TÂCHE À FAIRE A » Recopiez fidèlement le passage de l'extrait sur Henri Bosco qui va de "Henri Bosco est" jusqu'à "courroux est craint." inclus.
TÂCHE À FAIRE B » D'après l'extrait sur Henri Bosco, expliquez en une à trois phrases pourquoi, chez les gens de la terre, l'amour ne s'exprime que par des regards à la dérobée et la rougeur au visage.

Henri Bosco est de ceux-là. Au mutisme des taiseux il sait puiser les
états d'âme. Au regard répandu sur la parcelle ensemencée il sait faire dire la
prière silencieuse d'une moisson généreuse. Prière adressée à ce dieu devant
qui ils courbent l'échine, qu'ils visitent en son église le dimanche, en
ruminant une sourde rancœur tant il est avare de ses faveurs, mais prudente
tant son courroux est craint.
Chez les gens de la terre le sentiment a peu de place dans la journée de
travail. L'amour est accessoire. Il ne fait pas le poids dans la balance quand
les intérêts sont en jeu, les alliances imposées. Aussi ne s'exprime-t-il que
part regard à la dérobée et rougeur au visage.
Le mas Théotime est le théâtre d'un amour qui ne s'exprime pas. Un amour
chaste, qui se contente de la présence de l'autre. Dans l'écrin de la nature
sauvage de Provence le mas Théotime est un ilot de pierre qui
voudrait s'emplir du bruit de la vie des hommes. Mais les cœurs plus arides que
les collines environnantes ne disent pas leur espoir. La terre, cette amante
ombrageuse ne partage pas les attentions. Elle boit la sueur des hommes jusqu'à
ce que vidés de force et d'espoir elle les ensevelisse dans le souvenir des
vivants.

DONNÉES D'ÉTUDE »
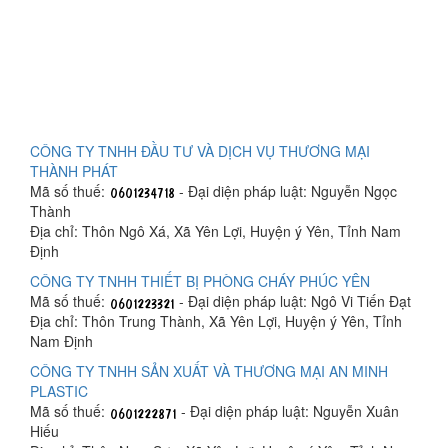
CÔNG TY TNHH ĐẦU TƯ VÀ DỊCH VỤ THƯƠNG MẠI
THÀNH PHÁT
Mã số thuế:
- Đại diện pháp luật: Nguyễn Ngọc
Thành
Địa chỉ: Thôn Ngô Xá, Xã Yên Lợi, Huyện ý Yên, Tỉnh Nam
Định
CÔNG TY TNHH THIẾT BỊ PHÒNG CHÁY PHÚC YÊN
Mã số thuế:
- Đại diện pháp luật: Ngô Vi Tiến Đạt
Địa chỉ: Thôn Trung Thành, Xã Yên Lợi, Huyện ý Yên, Tỉnh
Nam Định
CÔNG TY TNHH SẢN XUẤT VÀ THƯƠNG MẠI AN MINH
PLASTIC
Mã số thuế:
- Đại diện pháp luật: Nguyễn Xuân
Hiếu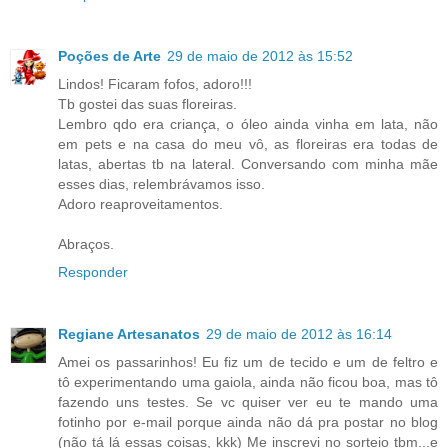
Poções de Arte
29 de maio de 2012 às 15:52
Lindos! Ficaram fofos, adoro!!!
Tb gostei das suas floreiras.
Lembro qdo era criança, o óleo ainda vinha em lata, não
em pets e na casa do meu vô, as floreiras era todas de
latas, abertas tb na lateral. Conversando com minha mãe
esses dias, relembrávamos isso.
Adoro reaproveitamentos.
Abraços.
Responder
Regiane Artesanatos
29 de maio de 2012 às 16:14
Amei os passarinhos! Eu fiz um de tecido e um de feltro e
tô experimentando uma gaiola, ainda não ficou boa, mas tô
fazendo uns testes. Se vc quiser ver eu te mando uma
fotinho por e-mail porque ainda não dá pra postar no blog
(não tá lá essas coisas, kkk) Me inscrevi no sorteio tbm...e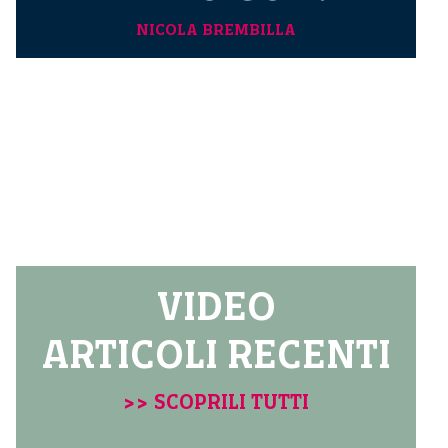
NICOLA BREMBILLA
VIDEO
ARTICOLI RECENTI
>> SCOPRILI TUTTI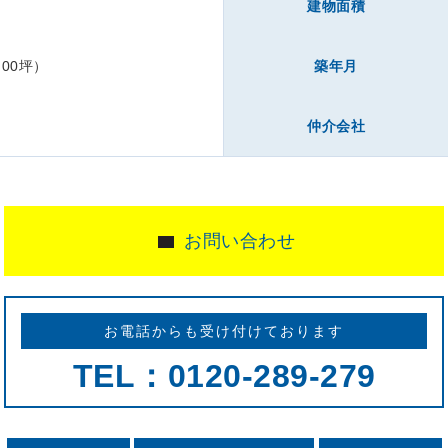
下
建物面積
.00坪）
築年月
仲介会社
お問い合わせ
お電話からも受け付けております
TEL：0120-289-279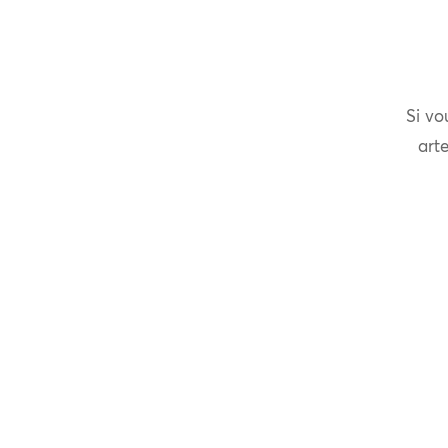
Si vo
arte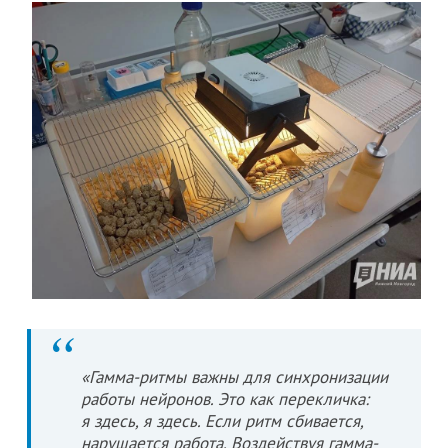
«Гамма-ритмы важны для синхронизации
работы нейронов. Это как перекличка:
я здесь, я здесь. Если ритм сбивается,
нарушается работа. Воздействуя гамма-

CORRIGÉ DÉTAILLÉ A »
Henri Bosco est de ceux-là. Au mutisme des taiseux il sait puiser les
états d'âme. Au regard répandu sur la parcelle ensemencée il sait faire dire la
prière silencieuse d'une moisson généreuse. Prière adressée à ce dieu devant
qui ils courbent l'échine, qu'ils visitent en son église le dimanche, en
ruminant une sourde rancœur tant il est avare de ses faveurs, mais prudente
tant son courroux est craint.

CORRIGÉ DÉTAILLÉ B » Chez les gens de la terre, le sentiment a peu de place dans la journée de travail et l'amour n'est qu'accessoire. Il ne fait pas le poids face aux intérêts en jeu et aux alliances imposées. C'est pourquoi il ne se manifeste que par des regards furtifs et des rougeurs.